Design Patterns (and anti-patterns) are techniques of programming. There are a lot of design patterns. It is upto the programmer to pick and choose which patterns to use based on their needs. Singleton is also a design pattern. A singleton is a type of class which can have only 1 object of its kind through the lifecycle of an application. It is very suitable for database, caching, etc. I will use a database class as an example as it is probably the most-widely used class in web development.
Why use a singleton you ask? A popular practice among PHP4’s developers is to make a database object global then use that variable anything a query needs to be run. It works in small applications and even in not-so-big applications. In enterprise applications where you use hundreds (if not thousands) of variables, there is a very good chance that you database object will get mutated or overridden. You also don’t want to have multiple instance of a database class (unless you are running a multi-threaded application).
A database class should be able to connect to a database, run queries, return results and close the connection to the database when it’s done. Keeping that in mind, let’s start writing our database class.
/**
* Database wrapper
*/
class Database {
private $_host;
private $_user;
private $_pass;
private $_name;
private $_conn;
private $_err;
/**
* Setting the constructor as private will make sure
* that the class cannot be instantiated using the
* "new" keyword.
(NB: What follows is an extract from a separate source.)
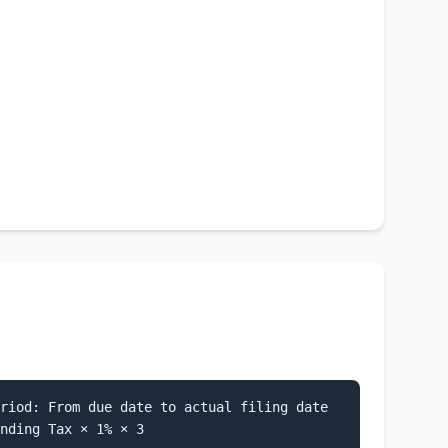
riod: From due date to actual filing date
nding Tax × 1% × 3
You can to instantiate it like this :
* $db = Database::getInstance();
* getInstance() is implemented right after the constructor
*/
private function __construct($host, $user, $pass, $name)
{
$this->_host = $host;
$this->_user = $user;
$this->_pass = $pass;
$this->_name = $name;
}
/**
* This function is what makes this whole class a singleton.
* It will make sure only one instance of this class is available
*/
function getInstance($host='', $user='', $pass='', $name='')
{
static $obj;
if (null == $obj) {
$obj = new Database($host, $user, $pass, $name);
$obj->connect();
}
return obj;
}
/**
* Connects to the database
*/
function connect()
{
$this->_err = null;
if (!mysql_connect($this->_host, $this->_user, $this->_pass)) {
$this->_err = mysql_error();
return false;
}
if (!mysql_select_db($this->_name)) {
$this->_err = mysql_error();
return false;
}
return true;
}
function error()
{
return $this->_err;
}
function user($val=null)
{
if (null == $val) return $this->_user;
$this->_user = $val;
}
function host($val=null)
{
if (null == $val) return $this->_host;
$this->_host = $val;
}
function pass($val=null)
{
if (null == $val) return $this->_pass;
$this->_pass = $val;
}
function name($val=null)
{
if (null == $val) return $this->_name;
$this->_name = $val;
}
}
So, we wrote a class called database and made its constructor private so you can’t instantiate it using the “new” keyword. We also wrote a method/function for this class called getInstance() which will return a database object. getInstance() has a local static variable called $obj. It checks if this variable is null. If it’s null then that means there is no object of the type “Database”. So, it creates an object and assigns it to $obj. It also returns the object to the code that called it. Setting permissions of private, protected and public could not have been done in PHP 4, which frustrated a lot of OOP enthusiasts. PHP 5, however, has the capability of doing it and thus fulfilling one of OOP’s main goals – encapsulation.
The first timeĀ an object of the class Database is instantiated, it will have to pass all the variables required to make a database connection. Its subsequent calls need not do that.
// First call
$db = Database::getInstance('localhost', 'root', '', 'myDB');
function hello()
{
// Second call
$database = Database::getInstance();
}
Both $db and $database point to the same object. Any changes made to $database will be reflected in $db also. This eliminates the use of global variables for quite a few things (especially our database class).